Exercise description:
Write out, word for word, the part of the listing below that opens with the line containing "right ear: (290, 127)" and closes with the line containing "right ear: (148, 308)", keeping both of those lines and adding no others.

The data:
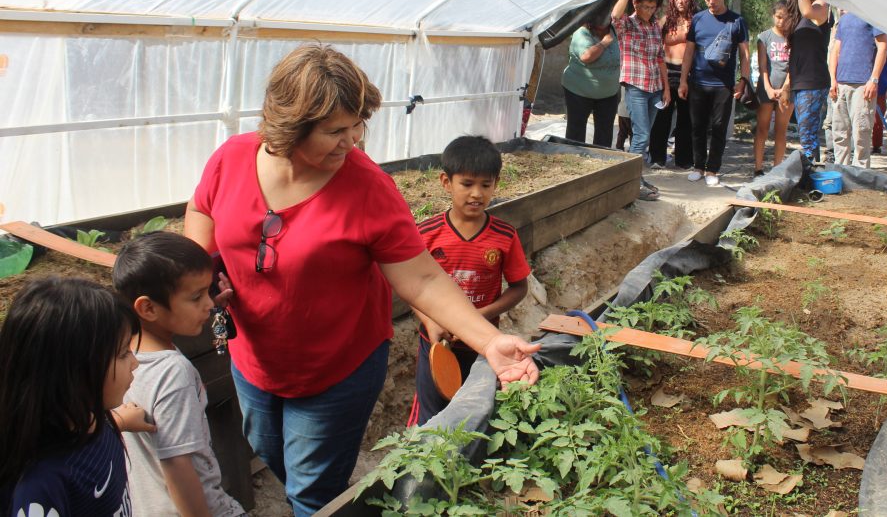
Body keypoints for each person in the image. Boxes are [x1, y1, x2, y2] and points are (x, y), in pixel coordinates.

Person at [183, 43, 540, 516]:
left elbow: (422, 277)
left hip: (336, 369)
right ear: (290, 127)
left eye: (356, 127)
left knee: (312, 493)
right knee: (274, 456)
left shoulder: (367, 186)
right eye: (334, 131)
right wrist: (204, 268)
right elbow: (201, 208)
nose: (351, 142)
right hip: (254, 361)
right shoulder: (231, 158)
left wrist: (489, 341)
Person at [113, 231, 247, 517]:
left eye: (208, 291)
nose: (209, 304)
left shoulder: (122, 356)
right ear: (148, 308)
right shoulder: (174, 373)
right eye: (197, 296)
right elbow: (178, 466)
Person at [408, 136, 531, 427]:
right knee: (430, 417)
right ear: (446, 182)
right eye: (467, 184)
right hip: (435, 345)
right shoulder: (426, 234)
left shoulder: (504, 236)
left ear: (495, 184)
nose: (476, 193)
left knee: (476, 416)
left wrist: (476, 318)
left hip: (482, 347)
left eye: (485, 185)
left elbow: (519, 287)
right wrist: (430, 321)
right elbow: (412, 288)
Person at [0, 277, 141, 517]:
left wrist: (121, 420)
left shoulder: (93, 419)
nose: (135, 363)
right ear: (71, 371)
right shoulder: (39, 487)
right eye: (122, 353)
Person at [678, 0, 751, 186]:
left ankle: (712, 169)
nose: (711, 1)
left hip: (724, 85)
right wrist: (683, 80)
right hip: (698, 82)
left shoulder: (737, 21)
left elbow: (745, 54)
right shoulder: (698, 19)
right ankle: (698, 166)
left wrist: (743, 80)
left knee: (719, 127)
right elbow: (689, 52)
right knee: (697, 126)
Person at [611, 0, 669, 200]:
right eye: (644, 6)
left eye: (652, 7)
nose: (648, 10)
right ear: (635, 4)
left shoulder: (654, 26)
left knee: (643, 135)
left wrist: (666, 89)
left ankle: (635, 177)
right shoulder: (627, 25)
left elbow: (660, 57)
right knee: (641, 134)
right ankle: (631, 182)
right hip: (636, 86)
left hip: (655, 88)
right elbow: (615, 15)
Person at [828, 11, 887, 168]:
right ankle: (840, 171)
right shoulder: (844, 19)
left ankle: (860, 174)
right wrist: (833, 79)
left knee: (861, 133)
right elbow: (835, 50)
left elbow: (883, 47)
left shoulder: (873, 15)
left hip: (863, 84)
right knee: (839, 132)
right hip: (841, 83)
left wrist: (873, 79)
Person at [649, 0, 697, 169]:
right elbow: (654, 38)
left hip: (688, 74)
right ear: (672, 0)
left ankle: (684, 160)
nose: (680, 1)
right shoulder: (666, 20)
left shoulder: (696, 19)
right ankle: (657, 157)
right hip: (666, 73)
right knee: (662, 118)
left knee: (686, 119)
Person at [752, 0, 799, 176]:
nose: (782, 21)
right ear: (773, 16)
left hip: (787, 90)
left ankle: (777, 169)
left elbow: (793, 66)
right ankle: (758, 168)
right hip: (766, 89)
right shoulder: (764, 37)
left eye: (786, 18)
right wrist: (769, 88)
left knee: (781, 130)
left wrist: (786, 87)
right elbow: (763, 66)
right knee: (762, 128)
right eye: (778, 17)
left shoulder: (794, 38)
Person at [786, 0, 834, 163]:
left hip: (814, 81)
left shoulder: (822, 9)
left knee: (807, 134)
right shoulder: (800, 19)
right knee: (806, 133)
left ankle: (812, 173)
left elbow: (806, 10)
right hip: (800, 82)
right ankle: (812, 172)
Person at [561, 14, 621, 147]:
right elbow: (586, 56)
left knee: (605, 131)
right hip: (579, 91)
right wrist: (604, 43)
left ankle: (600, 161)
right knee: (576, 131)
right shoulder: (581, 33)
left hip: (608, 92)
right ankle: (574, 159)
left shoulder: (614, 31)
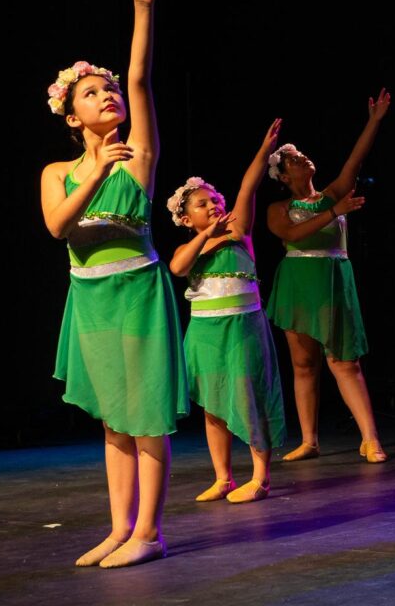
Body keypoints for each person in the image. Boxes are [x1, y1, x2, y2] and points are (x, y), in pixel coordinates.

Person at [41, 0, 187, 567]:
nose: (107, 96)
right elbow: (58, 226)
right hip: (91, 297)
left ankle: (148, 533)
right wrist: (95, 169)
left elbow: (140, 78)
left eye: (108, 89)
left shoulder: (139, 157)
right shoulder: (57, 171)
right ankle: (119, 527)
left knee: (146, 413)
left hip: (137, 292)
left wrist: (141, 9)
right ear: (72, 116)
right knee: (114, 420)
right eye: (91, 93)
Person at [266, 90, 390, 463]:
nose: (303, 158)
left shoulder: (332, 194)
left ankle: (370, 438)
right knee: (304, 365)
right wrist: (333, 213)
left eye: (302, 155)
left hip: (333, 280)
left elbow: (355, 159)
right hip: (298, 284)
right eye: (294, 160)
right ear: (283, 176)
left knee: (344, 361)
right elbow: (291, 234)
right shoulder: (279, 208)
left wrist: (374, 121)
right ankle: (309, 440)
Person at [168, 120, 287, 504]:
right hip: (205, 333)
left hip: (242, 328)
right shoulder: (190, 247)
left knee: (250, 397)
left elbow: (248, 187)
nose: (213, 205)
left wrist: (263, 150)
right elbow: (177, 267)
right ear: (187, 220)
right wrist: (206, 235)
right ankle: (223, 478)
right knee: (214, 405)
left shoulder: (239, 232)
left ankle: (260, 477)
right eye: (202, 204)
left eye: (214, 199)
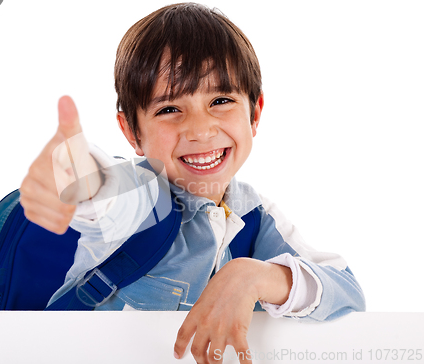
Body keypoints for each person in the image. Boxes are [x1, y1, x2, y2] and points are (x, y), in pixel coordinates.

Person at [19, 3, 365, 363]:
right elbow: (101, 195)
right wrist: (70, 167)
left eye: (220, 100)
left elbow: (348, 293)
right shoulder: (141, 194)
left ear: (255, 114)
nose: (200, 130)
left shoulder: (253, 213)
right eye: (169, 109)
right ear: (131, 131)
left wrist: (251, 276)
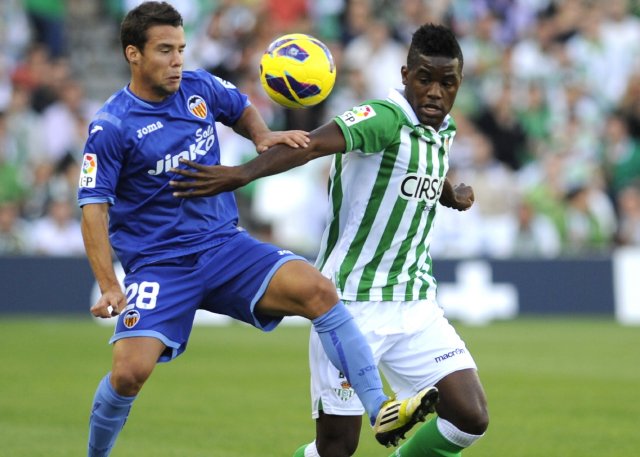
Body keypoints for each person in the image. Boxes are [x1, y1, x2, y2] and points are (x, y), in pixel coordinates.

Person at [77, 3, 437, 456]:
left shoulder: (199, 87)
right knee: (129, 372)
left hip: (225, 247)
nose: (177, 60)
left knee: (319, 291)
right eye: (165, 51)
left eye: (181, 49)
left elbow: (240, 106)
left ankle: (380, 407)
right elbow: (93, 207)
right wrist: (110, 285)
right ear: (133, 54)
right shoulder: (111, 126)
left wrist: (263, 137)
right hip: (160, 265)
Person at [170, 23, 489, 457]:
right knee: (337, 449)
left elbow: (420, 162)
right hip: (350, 306)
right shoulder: (384, 118)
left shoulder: (440, 131)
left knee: (470, 416)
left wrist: (450, 193)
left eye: (446, 83)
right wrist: (240, 174)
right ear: (404, 75)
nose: (435, 92)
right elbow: (311, 146)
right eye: (425, 79)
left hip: (415, 304)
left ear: (459, 84)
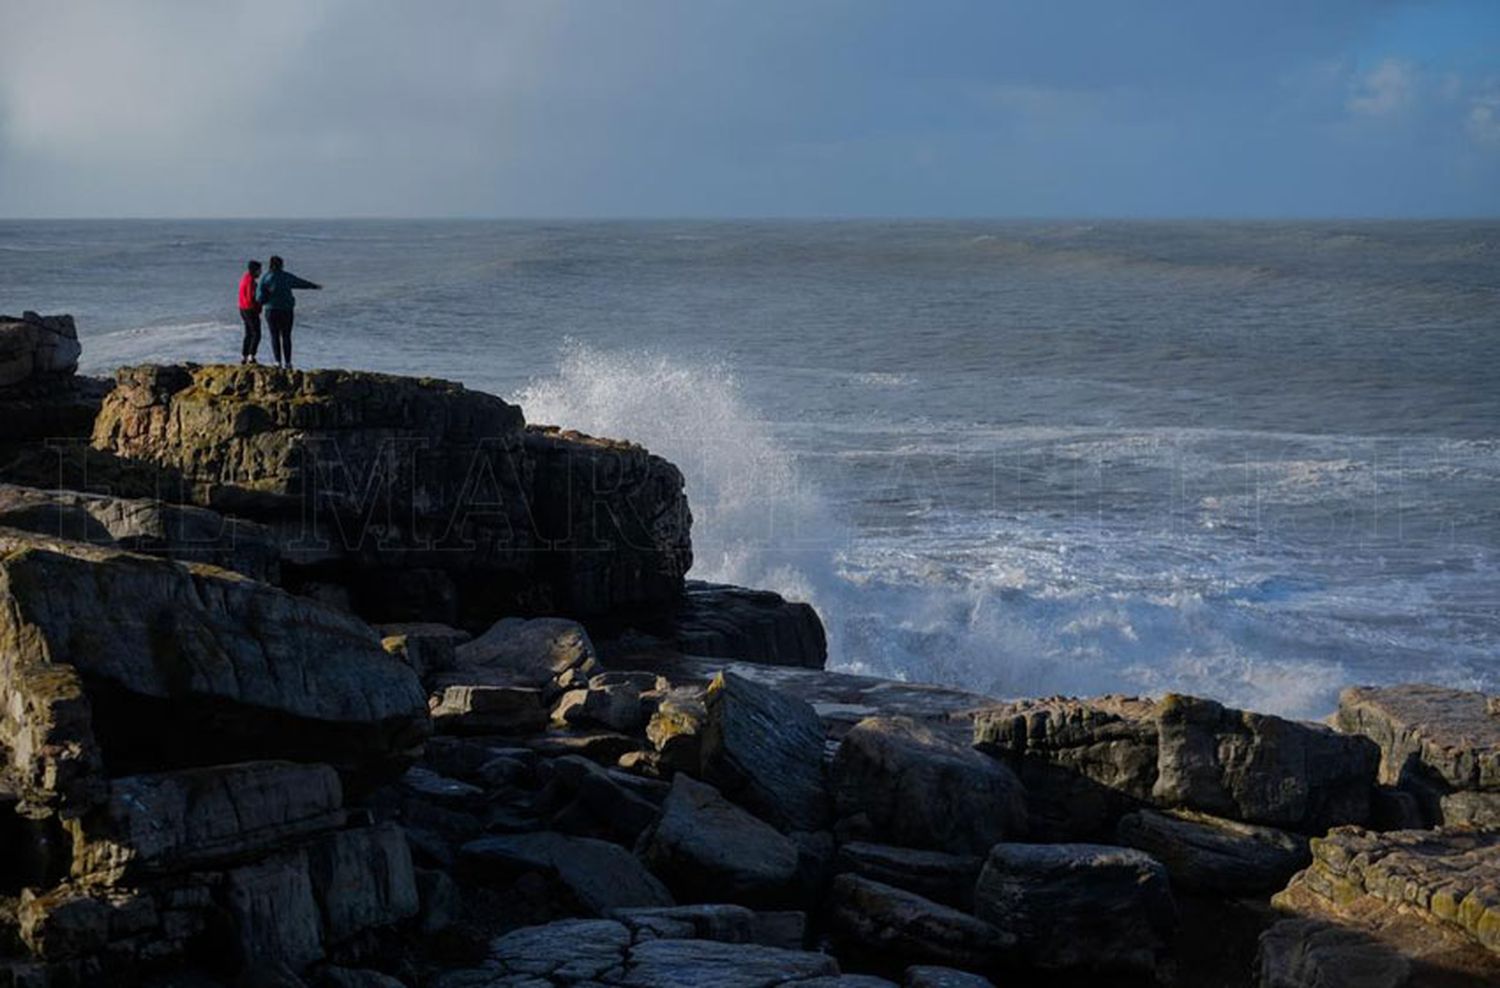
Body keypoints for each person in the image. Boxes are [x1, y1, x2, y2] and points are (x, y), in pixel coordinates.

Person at [256, 255, 321, 370]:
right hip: (287, 310)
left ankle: (277, 362)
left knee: (274, 336)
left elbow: (259, 298)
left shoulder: (266, 278)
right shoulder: (286, 276)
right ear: (281, 265)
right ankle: (288, 363)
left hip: (271, 311)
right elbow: (300, 282)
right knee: (286, 336)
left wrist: (263, 301)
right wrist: (313, 286)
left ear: (270, 265)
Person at [236, 260, 263, 364]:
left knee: (248, 333)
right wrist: (258, 307)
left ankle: (245, 355)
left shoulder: (245, 278)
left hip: (242, 308)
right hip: (250, 309)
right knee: (256, 333)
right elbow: (251, 297)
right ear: (255, 270)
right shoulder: (251, 281)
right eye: (259, 270)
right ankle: (251, 355)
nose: (260, 272)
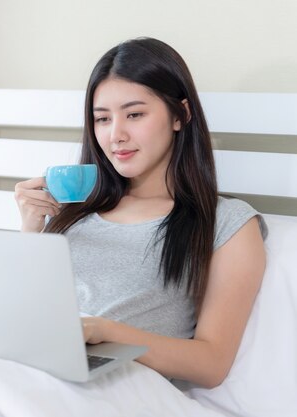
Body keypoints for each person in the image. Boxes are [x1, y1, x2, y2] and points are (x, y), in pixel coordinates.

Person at [14, 37, 267, 389]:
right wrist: (31, 231)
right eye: (102, 119)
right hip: (31, 368)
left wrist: (108, 332)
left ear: (181, 115)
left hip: (119, 389)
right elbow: (23, 310)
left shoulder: (227, 223)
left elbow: (212, 364)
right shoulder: (73, 211)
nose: (116, 135)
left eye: (134, 114)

Exercise response:
right ear: (290, 127)
left eye: (356, 127)
left knee: (312, 493)
right knee: (274, 456)
left shoulder: (367, 186)
right eye: (334, 131)
right wrist: (204, 268)
right elbow: (201, 208)
nose: (351, 142)
right hip: (254, 361)
right shoulder: (231, 158)
left wrist: (489, 341)
Person at [113, 231, 247, 517]:
left eye: (208, 291)
nose: (209, 304)
left shoulder: (122, 356)
right ear: (148, 308)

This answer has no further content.